A lot seems to have gone on but too much to recall. I took a trip to Gloucester with Jamie to visit Ferret and Teen. That turned into a boozy weekend but never the less very enjoyable. I had a near altercation with a primate in the Brunswick; missing the ceiling fan that I was aiming my paper aeroplane at, it nose dived towards the bar and came to rest about three feet from the primate’s lady-boy girlfriend. Apparently this is justifiable reason for full on aggression in Gloucester, well at least the primate thought so. He twitched round on his bar stool, growling and grimacing in his most menacing way. It looked like he had practice this in a mirror, like Robert Dinero's character in Scorsese’s Taxi Driver, but with out the style and ability to back it up. Looking in the mirror is probably where the similarity began and ended. “You talkin’ to me?”
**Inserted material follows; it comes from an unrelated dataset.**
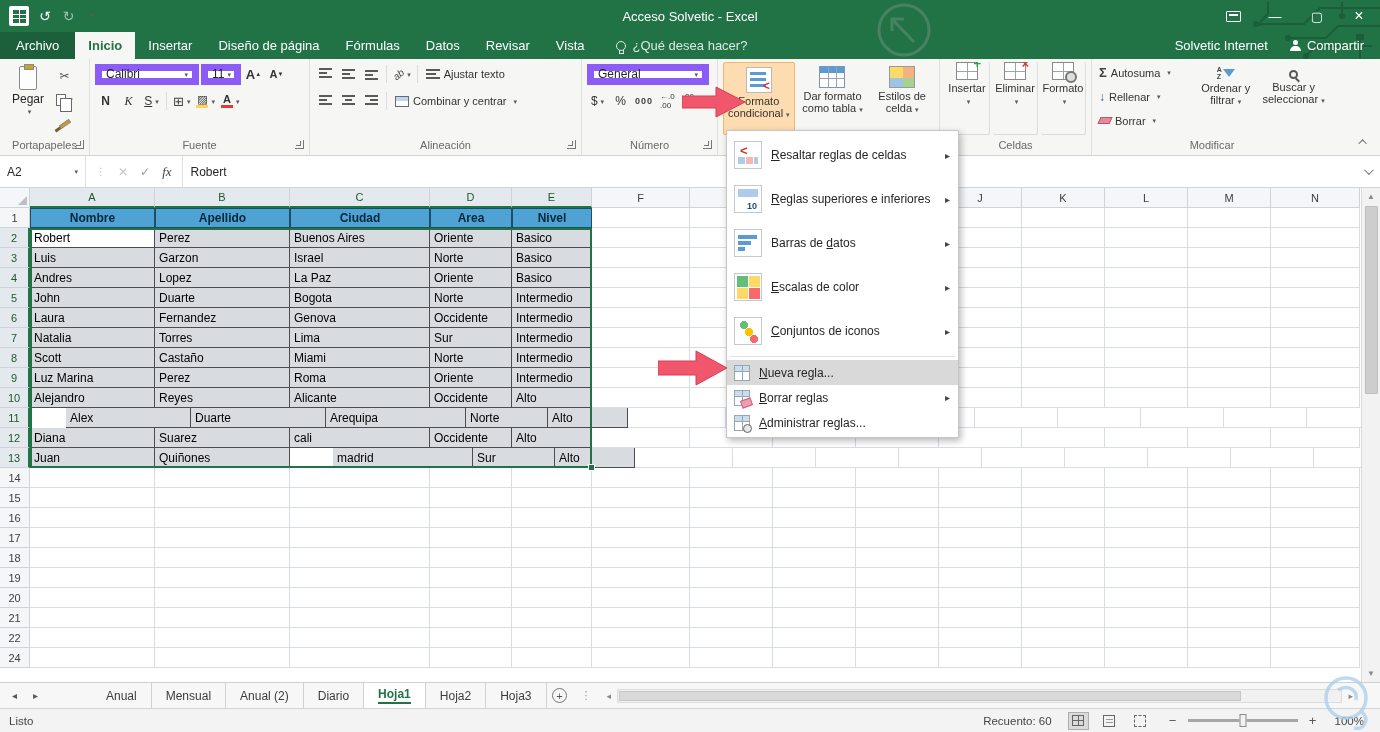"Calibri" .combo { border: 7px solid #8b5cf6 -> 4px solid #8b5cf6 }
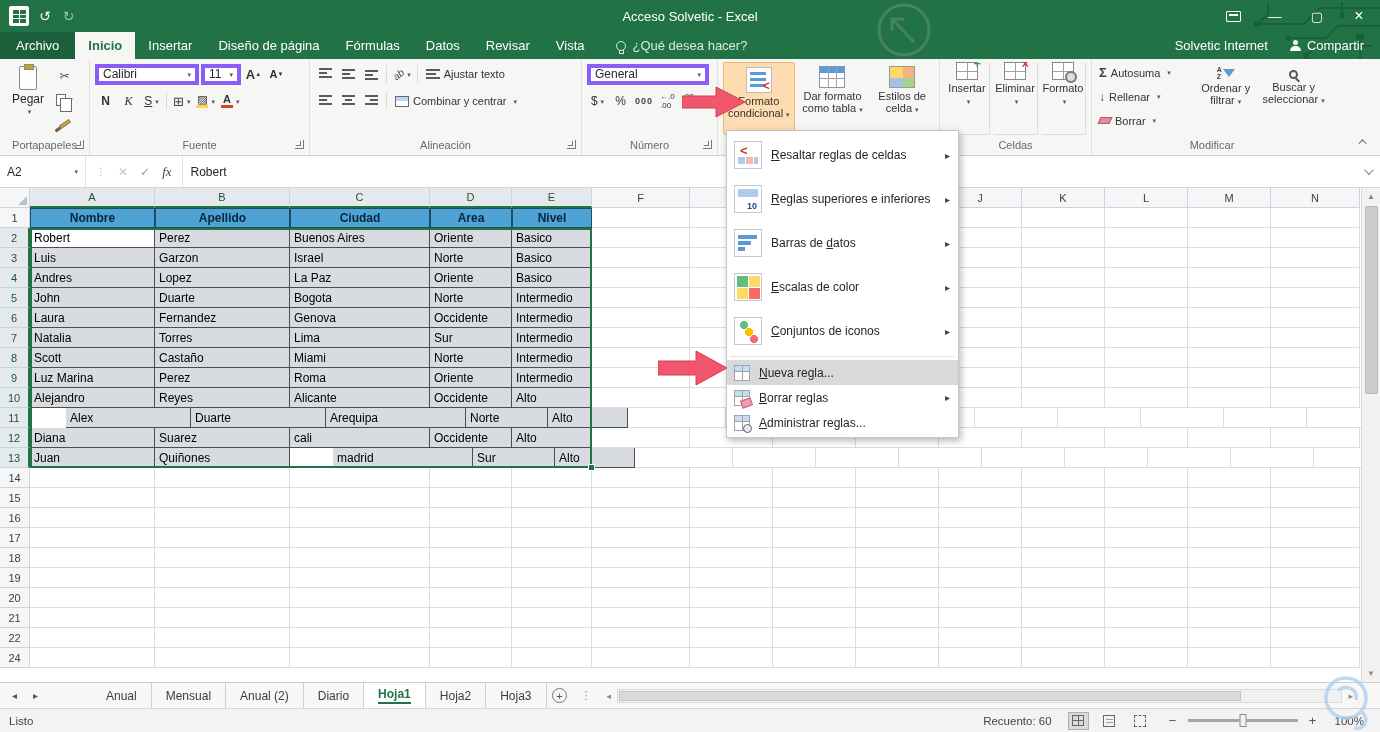"Formato" span { text: Formato -> Recuento }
It was too hot to be bothered too much by this Muppet on speed so I just picked up my paper plane and went back to my beer. Fortunately Jamie is a big lad and the rest of my drinking companions numbered several. The primate, when his slow assessment of the situation finally settled in his sloping dome, muttered what may have been “sorry” but it was as incoherent as everything else he had all ready said. I didn’t care, he had already taken on the insignificance of a fly buzzing around; if it stays away it doesn’t bother you, if it gets too close you swat it.

I did quite a few shifts at the Bells and the Half Moon. Silly Billy smashed up the Bells during one of my shifts. He had been drinking all day but I didn’t realise this until he had downed another two pints and started referring to himself in the third person. Always a bad sign, I find. I told him I wouldn’t serve him anymore beer until he had drank some water and eaten some food. I poured him a pint of water and dropped a slice of lemon in it, more out of force of habit than an attempt at sarcastic sophistication. It was the slice of lemon that seemed to do it. His looked changed. “Don’t go all bi-polar on me Billy” I requested hoping it may distract his thoughts, but it was too late. He grabbed the pint of water, emptying its contents over the bar room in the same swipe. Raising it above his head, for a moment his little red eyes met mine. I ducked as the pint jug flew through the air towards my head. It missed me but took out a couple of spirit bottles that were waiting to go on the optics. I stood up again quickly but Silly Billy had gone into full Terminator role, upending drink laden tables as he did his silent victory walk around the bar. “I’ll be back!” he didn’t say it but I could see he was thinking it. ‘I don’t get paid enough for this’ I thought as I swept up the broken glass and mopped up the puddles of beer. None of the customers left though, I think they quite enjoyed it really. It was a sort of Mad Max meets Middle England showdown. Silly Billy is now permanently barred.

I had invited Special to the Bells the night of Billy’s rampage. Fortunately she missed his performance but was soon surrounded by the post-match review. I just wanted to leave at that point. ‘What am I doing here?’ I thought. I did leave at 11:30 and we went back to the boat, listened to some sweet, sculptural music and drank some Tempranillo, floating into the night together.